老头说,我知道你爸爸为什么不说话,因为他能感觉到这个电梯里有不高兴的人。老头说,只看你爸爸的背影,我就知道他和我妈妈是一样的人。
老头让小孩问,小孩就问“你妈妈是什么样的人?”
老头说,“失败的人。”
老头让小孩再问一遍,小孩再问“你妈妈是什么样的人?”
老头说,“太在乎别人感受的人。”
这段情节算是这部电影的题眼,它明确地指出了在小男孩身上的矛盾,和爸爸一样温柔和善,可能就会被逼地退路越来越少;但他又无法与老狐狸一样完全做一个不择手段的恶人,如同老狐狸也在自我价值认同路上痛苦
电影在他年少的挣扎中突然结束,跳到疫情年代长大了的主角身上,他似乎同时具备着老狐狸和父亲的特质,成功、果断但也细心、温情。但在短短一分钟的的结尾里,这些漫长的平衡和融合仅以一种符号化的动作体现——重复着当年父亲和老狐狸的小习惯。
至于这部电影的主题,如我所言,都算不上是差强人意,而是相当马虎。如我前几天和对象讨论讲到的,人各有所长,电影特意设置在上个世纪末那种巨变的环境下,似乎就是要刻意地贬低这种温和和踏实,一旦脱离了那种投机能赚大钱的疯狂的年代,不择手段和温和宽厚这两种生存策略其实不应该会导致如此巨大的生存质量差异。
人不是一个符号,不是一个和善的人就不懂就不能利用规则,不是一个精干渴求成功的人就不需要重视感情和感受。
我们再把人物设定铺地更上帝视角一些,假如爸爸还是那个老好人,但是爸爸什么都懂,他知道外面的经济形式怎么样,他知道股票市场现在很赚钱,他知道怎么做能左右逢迎再爬地更高一些,那爸爸是不是仍旧拥有着做老好人的权力。

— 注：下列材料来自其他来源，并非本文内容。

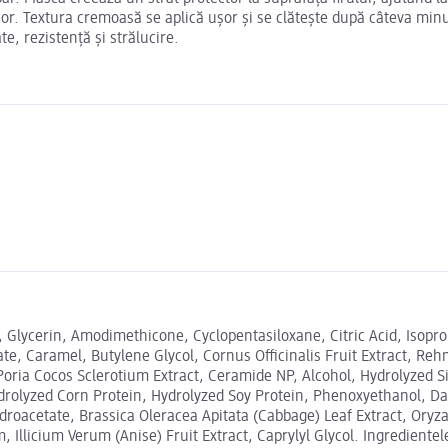
erior. Textura cremoasă se aplică ușor și se clătește după câteva mi
te, rezistență și strălucire.
, Glycerin, Amodimethicone, Cyclopentasiloxane, Citric Acid, Isop
e, Caramel, Butylene Glycol, Cornus Officinalis Fruit Extract, Reh
 Poria Cocos Sclerotium Extract, Ceramide NP, Alcohol, Hydrolyzed S
drolyzed Corn Protein, Hydrolyzed Soy Protein, Phenoxyethanol, Dauc
roacetate, Brassica Oleracea Apitata (Cabbage) Leaf Extract, Oryza S
Illicium Verum (Anise) Fruit Extract, Caprylyl Glycol. Ingredientel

这个时候两条道路的选择你便不能说这个是不平等,这个是两条价值观的差别。
把我们自己放入这两种价值观的撕扯之中,就会发现,其实我们谁都不想成为,经济拮据需要为生存奔波的生活必然不轻松,但家财万贯身边无人也不会有多么好受。
比起这种宏观的、极端的、概念化的抉择撕扯,我更欣赏的是那种从一个具体的小事件里折射出的选择,这种选择如何塑造了我们的价值。而我们又是如何被这些确定和随机的命运事件影响和改变。
这个故事会是日常的,有那么一些些的戏剧和转折,但总体看起来就是平平无奇的日子,平平无奇的纠结和选择。
但某日你再回首,会发现正是这些小小的东西见证、和预示着什么。